Where does the string "with" occur in the records? Copy each line that holds it.

________________________

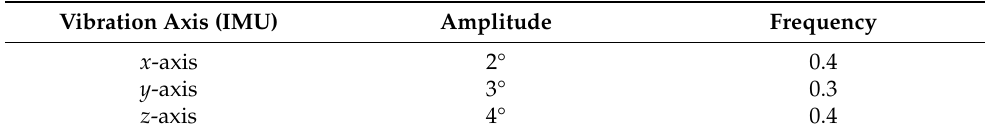
Table 2. Vibration patterns.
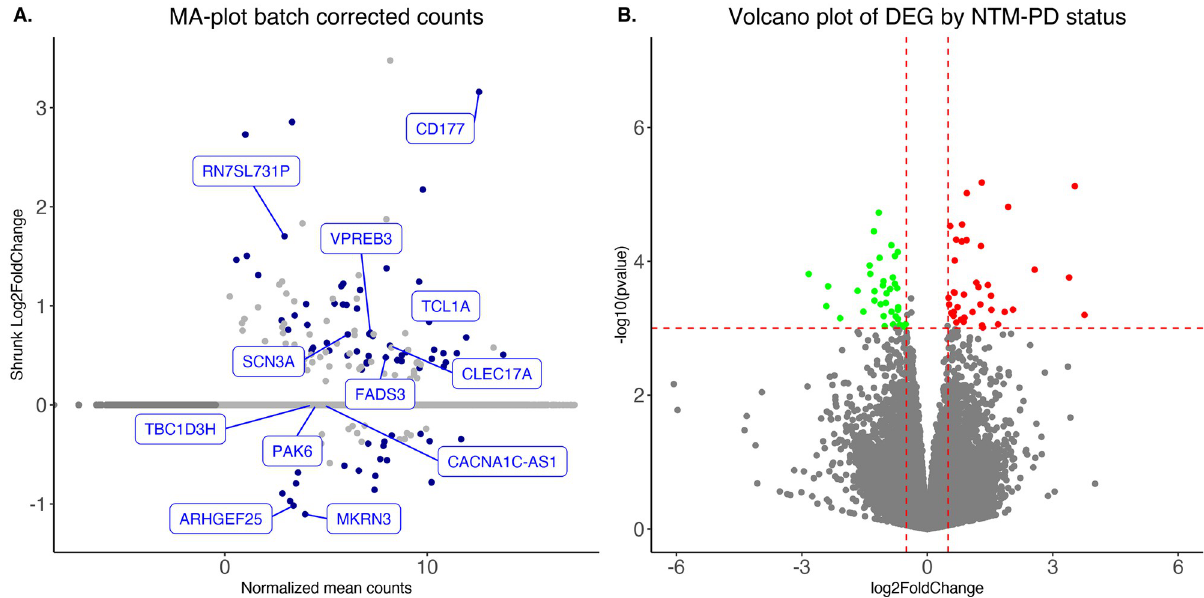
Fig 1. Volcano plot and MA plot of DESeq2 differential expression analysis. (A) Bland-Altman plot of normalized mean counts and shrunk (apeglm) Log2 fold-changes. The differentially expressed genes are in red, and the top 15 features are labeled. (B) Volcano plot of differential gene expression analysis with cut-offs of p < 0.001 and Log2 fold-change larger than absolute 0.5. Highlighted in red are genes with higher transcription levels in patients who progressed to NTM-PD, in green are those with lower expression in the same group.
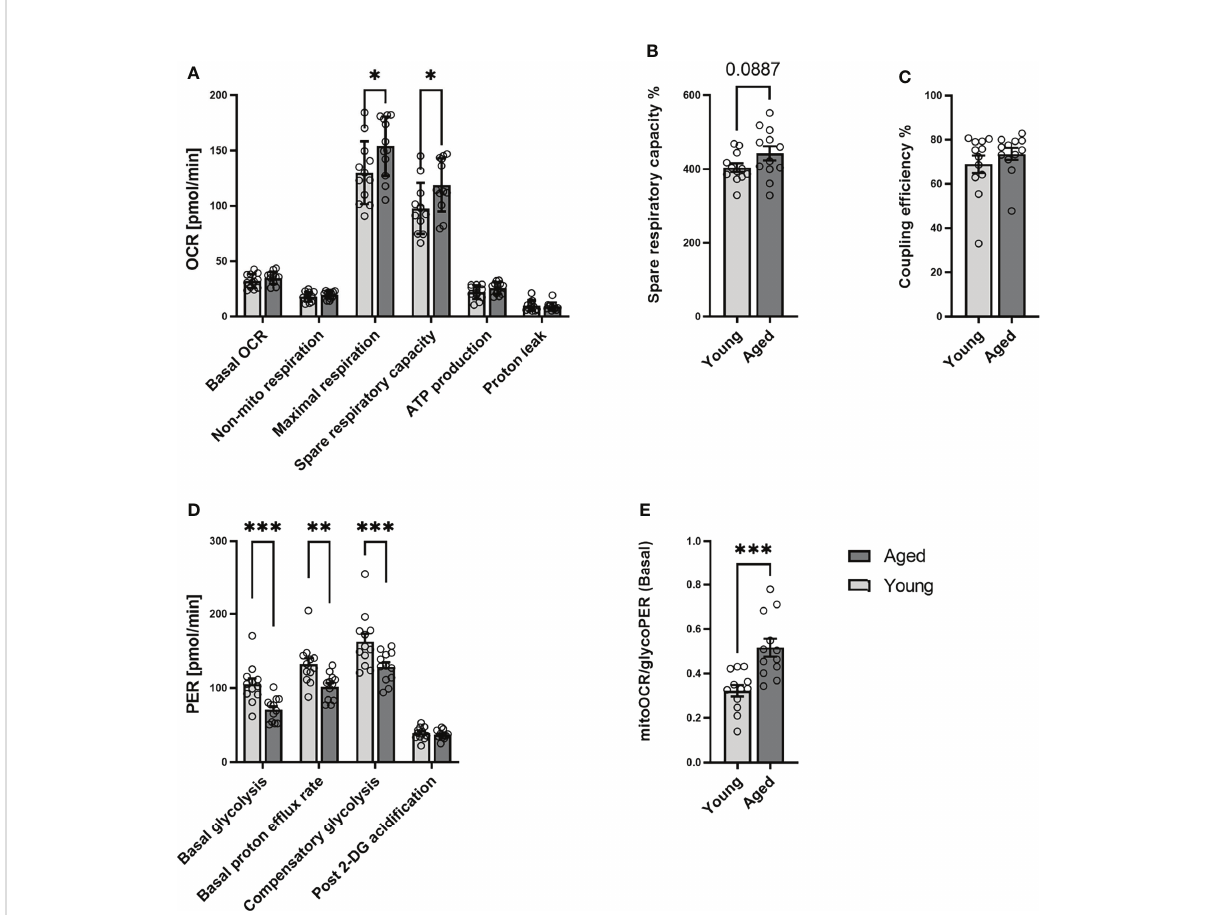
FIGURE 2 Mitochondrial pro fi le and Glycolytic pro fi le of memory CD4 + T cells in young and aged donors. Comparison of basal OCR, non-mito respiration, maximal respiration, spare respiratory capacity, ATP production, proton leak, spare respiratory capacity%, and coupling ef fi ciency in memory CD4 + T cells from young donors and aged donors (A – C) . Comparison of basal glycolysis, basal PER, compensatory glycolysis, post 2-DG acidi fi cation rate, and basal mitoOCR/glycoPER ratio in memory CD4 + T cells from young and aged donors (D, E) (mean ± SD; n = 12). In A and D, multiple comparisons were analyzed by two-way ANOVA, with the Bonferroni multiple-comparison post hoc test. In B, C, E, a Mann- Whitney test was performed. *P<0.05, **P<0.01; ***P<0.001. OCR, oxygen consumption rate; PER, proton ef fl ux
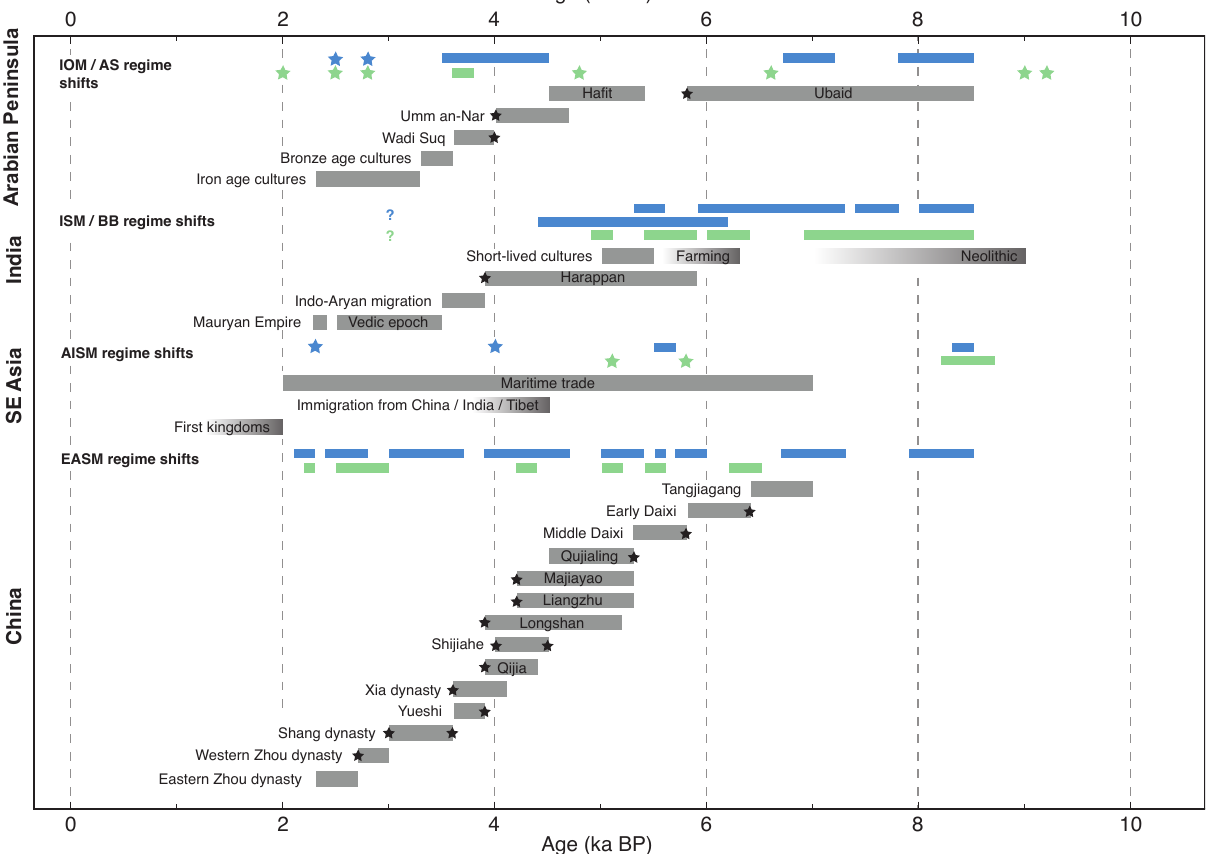
Figure 11. Regional monsoonal regime shifts relative to cultural change and migratory events in the Arabian Peninsula, India, south-east Asia, and China during the mid-to-late Holocene. Non-linear regime shifts revealed by the RN measures average path length and transitivity are indicated by blue and green bands (extended shifts > 100 years) and stars (short shifts < 100 years), respectively. These episodes are obtained by regionally aggregating the results presented in Figs. 7 and 8, assigning cave records to different monsoon branches as in Table 1. For the region of India, question marks signal a lack of data from suitable published speleothem palaeoclimate records for the time after 4kaBP. Reported abrupt establishments or terminations of human cultures are marked by black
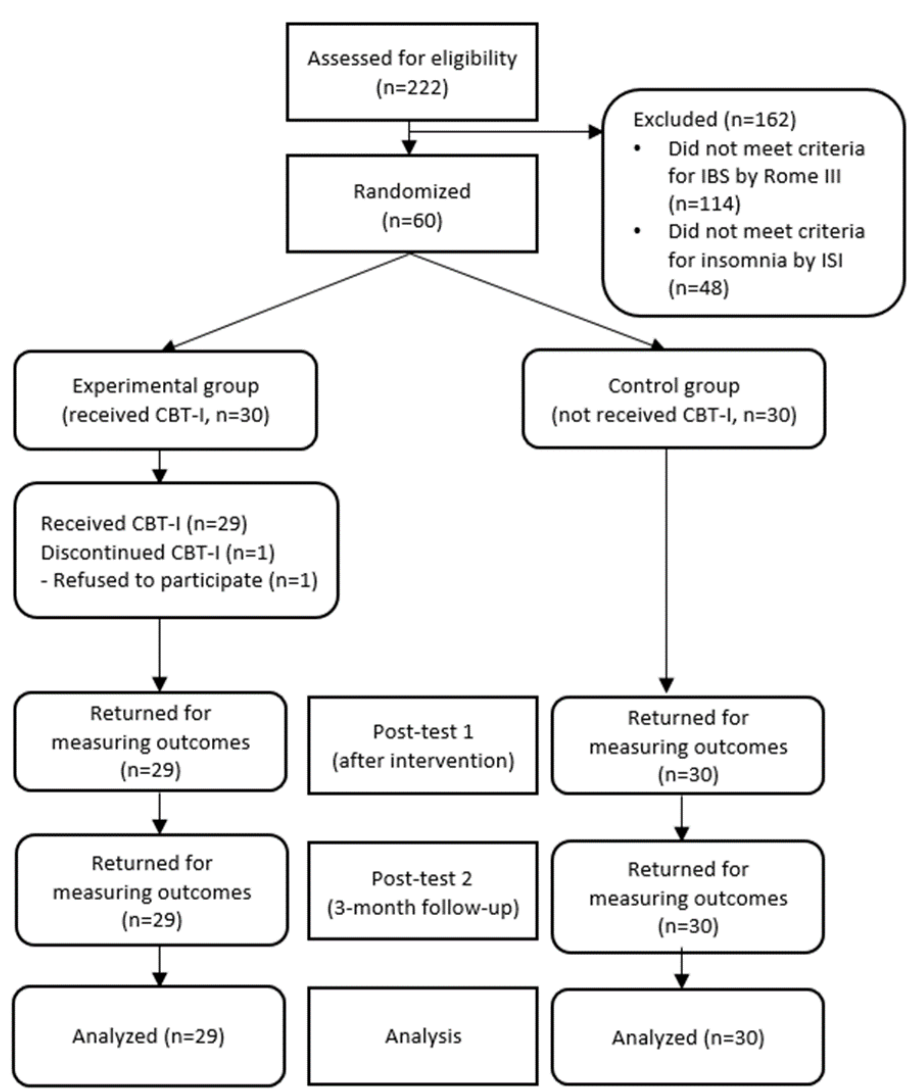
Figure 1. Flow diagram of inclusion and exclusion. ISI = insomnia severity index, CBT-1 = cognitive behavioral therapy for insomnia.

________________________

RESPONSE TO THIS EXERCISE.
Fig 1. Volcano plot and MA plot of DESeq2 differential expression analysis. (A) Bland-Altman plot of normalized mean counts and shrunk (apeglm) Log2 fold-changes. The differentially expressed genes are in red, and the top 15 features are labeled. (B) Volcano plot of differential gene expression analysis with cut-offs of p < 0.001 and Log2 fold-change larger than absolute 0.5. Highlighted in red are genes with higher transcription levels in patients who progressed to NTM-PD, in green are those with lower expression in the same group.
FIGURE 2 Mitochondrial pro fi le and Glycolytic pro fi le of memory CD4 + T cells in young and aged donors. Comparison of basal OCR, non-mito respiration, maximal respiration, spare respiratory capacity, ATP production, proton leak, spare respiratory capacity%, and coupling ef fi ciency in memory CD4 + T cells from young donors and aged donors (A – C) . Comparison of basal glycolysis, basal PER, compensatory glycolysis, post 2-DG acidi fi cation rate, and basal mitoOCR/glycoPER ratio in memory CD4 + T cells from young and aged donors (D, E) (mean ± SD; n = 12). In A and D, multiple comparisons were analyzed by two-way ANOVA, with the Bonferroni multiple-comparison post hoc test. In B, C, E, a Mann- Whitney test was performed. *P<0.05, **P<0.01; ***P<0.001. OCR, oxygen consumption rate; PER, proton ef fl ux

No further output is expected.